Grüne: "Diffamierung von Moslems"
Die Wiener Integrationsstadträtin Wehsely warf Pokop umgehen "Versagen" und "Versäumnis" in der Integrationspolitik vor. Außerdem dürfe man nicht alle Moslems in einen Topf werfen. Für die Integrations- und Menschenrechtssprecherin der Wiener Grünen, Korun, sind die Aussagen Prokops "besorgniserregend und verantwortungslos" und stellten eine Diffamierung von Moslems dar.
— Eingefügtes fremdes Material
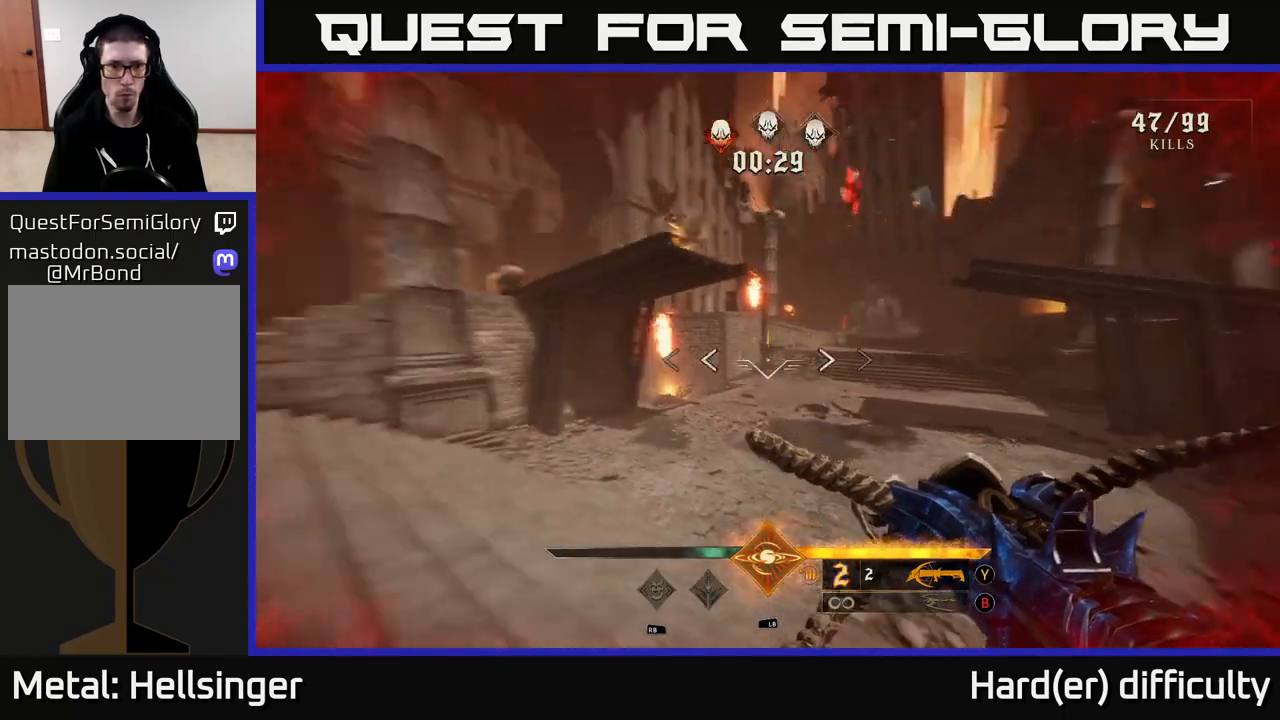
{"buttons": [], "left_stick": "up-left", "right_stick": "center", "events": [[17, "right_stick", "up-left"], [183, "right_stick", "center"], [333, "right_stick", "up-left"], [483, "right_stick", "center"]]}
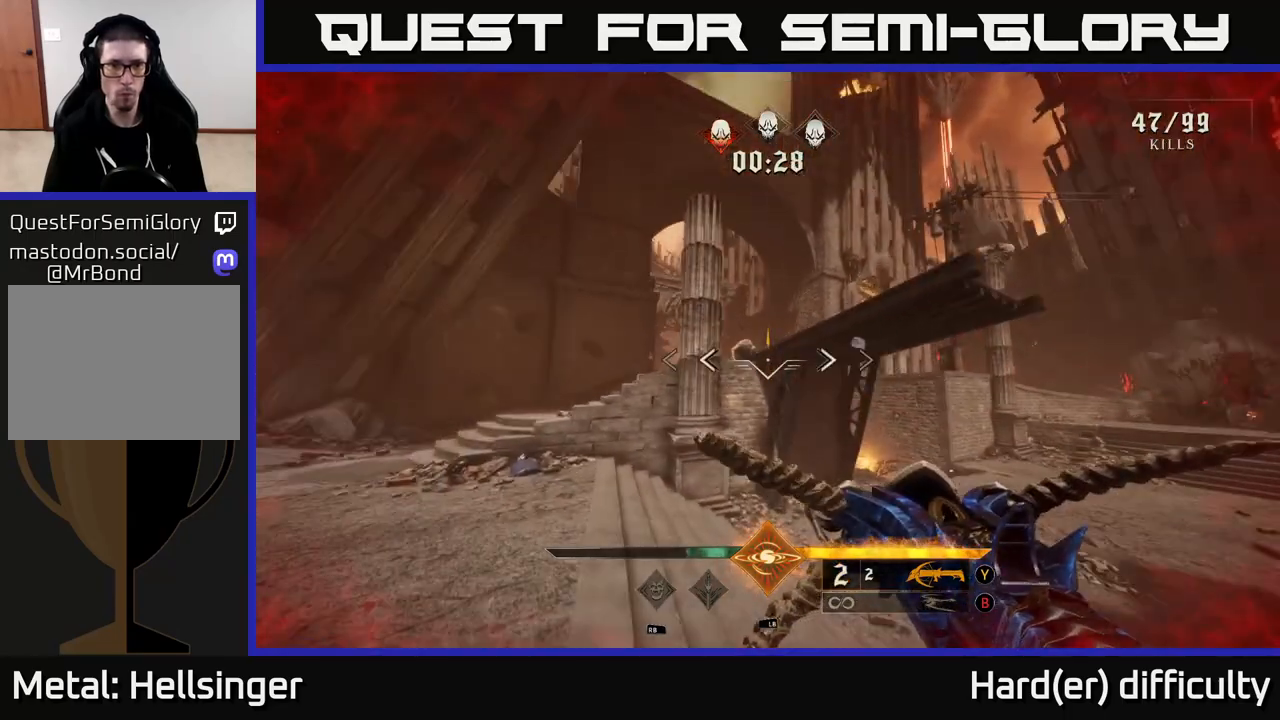
{"buttons": [], "left_stick": "center", "right_stick": "center", "events": [[50, "R2", "down"], [67, "left_stick", "center"], [117, "R2", "up"], [283, "right_stick", "up"], [383, "right_stick", "center"]]}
Der Wiener SPÖ- Gemeinederat und Integrationsbeauftragte der Glaubensgemeinschaft, Al -Rawi, zeigte sich mehr als befremdet über die Aussagen von Prokop. "Unsere Arbeit mit Moscheen und Vereinen spricht eine ganz andere Sprache".
Die Grüne Menschenrechtssprecherin Stoisits warf Prokop mit ihren "antimuslimischen Aussagen einen Anti-Ausländerwahlkampf" vor. FPÖ- Obmann Strache warf der Regierung vor, beim Thema Integration völlig versagt zu haben.